What you need to do ▸ In the text about interaction design experiments presented as a game, what sounds were the Google Teachable Machine models trained to detect?

Text passage ▸

Content starts

React.js, P5.js, Google Teachable Machine, ML5.js

This project is a collection of interaction design experiments presented through the form of a game. Using the Google Teachable Machine and the ML5.js libraries, I was able to gain a deeper understanding of how to incorporate interactions into designs—if there is a better method to design interactions for the Human-Processing-Model.



Live Website Github

cover image

Problem Space

The purpose of this website is to educate designers on machine learning libraries and methods to design for accessible interactions —a keyboard is often hard to use for those with disabilities that affect mobility, and hardware designed for accessibility is often expensive and uncomfortable. The information I am conveying on this website is a variety of experimental interactions that users can activate using their hands, faces, random objects around them, and sound. Users are encouraged to experiment with how to use the interactions to:

1. Set a color to a module.

2. Move across the grid.

Interactions

Shifting away from using the keyboard and mouse, I wanted to utilize sounds and hand signals to interact with the computer—thus, the main forms of interaction were webcam, speakerphone, and audio. These experiment look at how other modes of interaction can heighten—or complicate—a user’s experience navigation through an interface.

Color Assignment

Visual Detection

When the user moves to a block, they have the option of coloring the block blue, purple, or pink using different hand gestures. I used the ML5.js handpose library to be able to detect the number of fingers being held up and connect them with different colors they would represent.

Model in action

Audio Detection

I used the Google Teachable Machine to incorporate auditory interactions in my website, training the models to be able to detect knocks, crinkling of paper, and claps.

Training Google Teachable Machine to recognize sounds

gtm

Model in action

Object Recognition

Thinking about different ways users can use a webcam to assign interactions, I decided to have the ML5.js objectDetection library

Demonstration of how object detection interaction functions. First assign objects to color, then use objects to color modules.

Movement

Speech Recognition

With the help of the Ml5.js library, when the user communicates whether they want to go up, down, left, or right, the interface detects the sound and moves on the grid accordingly.

Audio interaction in action

Facial Recognition

Thinking about different ways that you can go about controlling the directions, I wanted to think about other ways that I came up with the idea where I would use my face as controller, using the ML5.js faceMesh library I was able to track when my face was turning left, right, up, and down.

Face mesh for opening mouth, turning head left and right, and moving head up and down.

Demonstration of how a face may be used to control movement throughout the grid

To detect when a user turned their head right, left, up, and opened their mouth to move down, I found the points in the Facemesh library that corresponded to the left and right of the cheeks, the forehead, and the mouth and found the distance of those points to the nose—when the distance passes or goes under a certain value, the grid would move.

Content ends

Raw data ▸
Content starts

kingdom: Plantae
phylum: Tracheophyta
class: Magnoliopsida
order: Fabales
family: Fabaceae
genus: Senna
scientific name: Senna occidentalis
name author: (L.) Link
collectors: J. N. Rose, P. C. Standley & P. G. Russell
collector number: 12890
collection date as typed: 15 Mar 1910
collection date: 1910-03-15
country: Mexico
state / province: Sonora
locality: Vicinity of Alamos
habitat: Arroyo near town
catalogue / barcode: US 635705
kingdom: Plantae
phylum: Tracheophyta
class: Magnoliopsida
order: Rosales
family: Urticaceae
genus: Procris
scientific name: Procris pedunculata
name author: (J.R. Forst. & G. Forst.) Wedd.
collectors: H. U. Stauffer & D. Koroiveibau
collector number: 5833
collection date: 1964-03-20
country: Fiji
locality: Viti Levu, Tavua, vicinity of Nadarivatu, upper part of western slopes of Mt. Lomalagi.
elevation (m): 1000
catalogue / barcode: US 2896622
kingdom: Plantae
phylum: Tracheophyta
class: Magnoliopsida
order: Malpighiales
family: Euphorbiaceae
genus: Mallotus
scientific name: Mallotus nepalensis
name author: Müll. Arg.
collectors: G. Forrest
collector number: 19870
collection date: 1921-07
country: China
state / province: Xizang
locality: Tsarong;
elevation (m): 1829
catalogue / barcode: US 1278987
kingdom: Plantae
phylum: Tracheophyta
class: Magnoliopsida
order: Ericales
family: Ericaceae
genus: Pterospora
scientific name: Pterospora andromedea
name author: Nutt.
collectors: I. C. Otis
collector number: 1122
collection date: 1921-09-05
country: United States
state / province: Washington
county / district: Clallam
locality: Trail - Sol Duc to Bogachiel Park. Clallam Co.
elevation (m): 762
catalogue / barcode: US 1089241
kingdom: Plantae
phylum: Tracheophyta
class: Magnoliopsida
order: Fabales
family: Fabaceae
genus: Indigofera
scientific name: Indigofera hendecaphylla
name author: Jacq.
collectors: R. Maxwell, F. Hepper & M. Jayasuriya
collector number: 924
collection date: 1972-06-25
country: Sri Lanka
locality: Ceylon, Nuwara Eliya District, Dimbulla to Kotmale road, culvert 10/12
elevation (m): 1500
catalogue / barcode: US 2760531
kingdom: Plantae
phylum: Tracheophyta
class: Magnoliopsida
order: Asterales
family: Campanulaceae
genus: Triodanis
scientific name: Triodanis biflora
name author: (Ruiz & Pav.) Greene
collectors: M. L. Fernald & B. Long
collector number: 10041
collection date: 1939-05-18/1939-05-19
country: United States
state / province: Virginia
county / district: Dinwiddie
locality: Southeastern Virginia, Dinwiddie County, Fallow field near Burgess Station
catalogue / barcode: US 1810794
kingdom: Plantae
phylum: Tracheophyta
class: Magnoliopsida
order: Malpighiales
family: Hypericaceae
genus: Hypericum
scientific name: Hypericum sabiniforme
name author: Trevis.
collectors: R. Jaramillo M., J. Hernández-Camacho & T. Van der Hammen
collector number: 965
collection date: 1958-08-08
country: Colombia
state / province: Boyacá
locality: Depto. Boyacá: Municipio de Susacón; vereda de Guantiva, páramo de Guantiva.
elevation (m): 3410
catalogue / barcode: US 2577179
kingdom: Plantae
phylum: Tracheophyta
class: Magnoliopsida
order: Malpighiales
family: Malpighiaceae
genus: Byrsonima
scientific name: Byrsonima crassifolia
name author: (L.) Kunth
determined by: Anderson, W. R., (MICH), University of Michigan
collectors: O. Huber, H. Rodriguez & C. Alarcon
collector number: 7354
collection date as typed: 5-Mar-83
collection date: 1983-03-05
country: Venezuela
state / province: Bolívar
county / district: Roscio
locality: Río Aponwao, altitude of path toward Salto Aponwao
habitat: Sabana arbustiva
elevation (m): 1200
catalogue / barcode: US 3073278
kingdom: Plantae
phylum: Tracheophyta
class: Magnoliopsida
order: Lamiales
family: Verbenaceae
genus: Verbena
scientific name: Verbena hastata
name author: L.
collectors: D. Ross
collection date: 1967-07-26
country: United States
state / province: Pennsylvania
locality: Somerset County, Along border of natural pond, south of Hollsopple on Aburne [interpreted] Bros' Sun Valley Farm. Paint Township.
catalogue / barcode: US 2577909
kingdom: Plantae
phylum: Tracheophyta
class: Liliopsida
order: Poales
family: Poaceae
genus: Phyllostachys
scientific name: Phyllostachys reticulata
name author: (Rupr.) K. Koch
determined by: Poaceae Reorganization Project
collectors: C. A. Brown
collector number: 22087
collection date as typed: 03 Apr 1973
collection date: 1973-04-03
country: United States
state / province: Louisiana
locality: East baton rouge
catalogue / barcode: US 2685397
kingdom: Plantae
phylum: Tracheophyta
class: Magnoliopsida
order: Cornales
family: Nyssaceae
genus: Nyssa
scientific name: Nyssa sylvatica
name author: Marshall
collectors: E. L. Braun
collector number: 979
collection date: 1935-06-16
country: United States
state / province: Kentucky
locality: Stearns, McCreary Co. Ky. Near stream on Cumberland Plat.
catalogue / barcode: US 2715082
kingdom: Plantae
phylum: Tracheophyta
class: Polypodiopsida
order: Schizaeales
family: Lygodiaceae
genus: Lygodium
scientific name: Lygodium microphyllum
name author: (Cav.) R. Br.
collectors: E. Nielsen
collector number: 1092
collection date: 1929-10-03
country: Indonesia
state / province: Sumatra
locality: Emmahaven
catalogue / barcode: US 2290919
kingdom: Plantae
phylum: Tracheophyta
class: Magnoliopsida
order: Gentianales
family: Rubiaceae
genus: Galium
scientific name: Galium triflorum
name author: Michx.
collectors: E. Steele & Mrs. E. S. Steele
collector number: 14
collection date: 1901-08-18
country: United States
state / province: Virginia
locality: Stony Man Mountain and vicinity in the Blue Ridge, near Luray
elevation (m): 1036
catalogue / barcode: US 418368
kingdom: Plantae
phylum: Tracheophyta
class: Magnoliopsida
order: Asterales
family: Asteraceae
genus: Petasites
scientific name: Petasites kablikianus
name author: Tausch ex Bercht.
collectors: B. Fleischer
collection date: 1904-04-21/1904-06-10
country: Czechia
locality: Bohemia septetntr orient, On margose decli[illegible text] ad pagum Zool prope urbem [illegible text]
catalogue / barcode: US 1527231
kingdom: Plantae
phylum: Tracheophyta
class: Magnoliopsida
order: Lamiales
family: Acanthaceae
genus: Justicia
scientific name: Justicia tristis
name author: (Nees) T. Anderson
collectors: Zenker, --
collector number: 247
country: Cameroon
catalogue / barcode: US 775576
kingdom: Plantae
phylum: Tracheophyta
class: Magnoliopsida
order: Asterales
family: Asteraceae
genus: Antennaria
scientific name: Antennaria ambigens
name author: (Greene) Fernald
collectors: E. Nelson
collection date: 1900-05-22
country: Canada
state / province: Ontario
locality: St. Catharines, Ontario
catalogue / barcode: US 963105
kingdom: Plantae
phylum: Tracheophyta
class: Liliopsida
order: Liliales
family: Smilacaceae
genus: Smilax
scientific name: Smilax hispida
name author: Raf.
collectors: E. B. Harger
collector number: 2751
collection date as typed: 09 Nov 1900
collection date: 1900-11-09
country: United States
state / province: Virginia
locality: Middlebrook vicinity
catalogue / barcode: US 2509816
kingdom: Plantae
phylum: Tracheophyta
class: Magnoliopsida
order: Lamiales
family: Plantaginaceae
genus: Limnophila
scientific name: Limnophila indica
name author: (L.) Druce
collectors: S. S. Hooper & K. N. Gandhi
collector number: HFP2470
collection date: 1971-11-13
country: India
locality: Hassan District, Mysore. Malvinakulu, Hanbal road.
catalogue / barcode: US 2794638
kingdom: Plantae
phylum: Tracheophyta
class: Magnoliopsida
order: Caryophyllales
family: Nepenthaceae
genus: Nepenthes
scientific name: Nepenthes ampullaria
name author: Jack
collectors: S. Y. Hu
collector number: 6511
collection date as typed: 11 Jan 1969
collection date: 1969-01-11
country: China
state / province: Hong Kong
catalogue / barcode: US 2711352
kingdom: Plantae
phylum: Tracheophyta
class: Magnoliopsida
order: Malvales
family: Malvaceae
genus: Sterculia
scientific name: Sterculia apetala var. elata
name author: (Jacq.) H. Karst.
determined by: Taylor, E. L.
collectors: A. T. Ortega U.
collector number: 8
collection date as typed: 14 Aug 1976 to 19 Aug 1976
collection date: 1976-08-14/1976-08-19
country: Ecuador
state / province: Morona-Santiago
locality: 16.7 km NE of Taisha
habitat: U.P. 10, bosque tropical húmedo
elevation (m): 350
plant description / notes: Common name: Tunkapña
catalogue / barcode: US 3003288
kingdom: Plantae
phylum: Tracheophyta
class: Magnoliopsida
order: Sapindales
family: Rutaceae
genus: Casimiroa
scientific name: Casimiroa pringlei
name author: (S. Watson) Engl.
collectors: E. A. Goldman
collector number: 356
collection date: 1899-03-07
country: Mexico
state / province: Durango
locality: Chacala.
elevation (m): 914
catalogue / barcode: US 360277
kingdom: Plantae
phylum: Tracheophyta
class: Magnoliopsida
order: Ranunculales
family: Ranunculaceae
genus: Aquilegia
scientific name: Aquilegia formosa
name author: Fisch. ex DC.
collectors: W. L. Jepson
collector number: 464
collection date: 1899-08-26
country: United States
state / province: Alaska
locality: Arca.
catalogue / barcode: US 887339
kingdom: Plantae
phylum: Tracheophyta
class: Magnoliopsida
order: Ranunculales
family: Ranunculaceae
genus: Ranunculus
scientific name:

Content ends

Exercise response ▸ Knocks, crinkling of paper, and claps.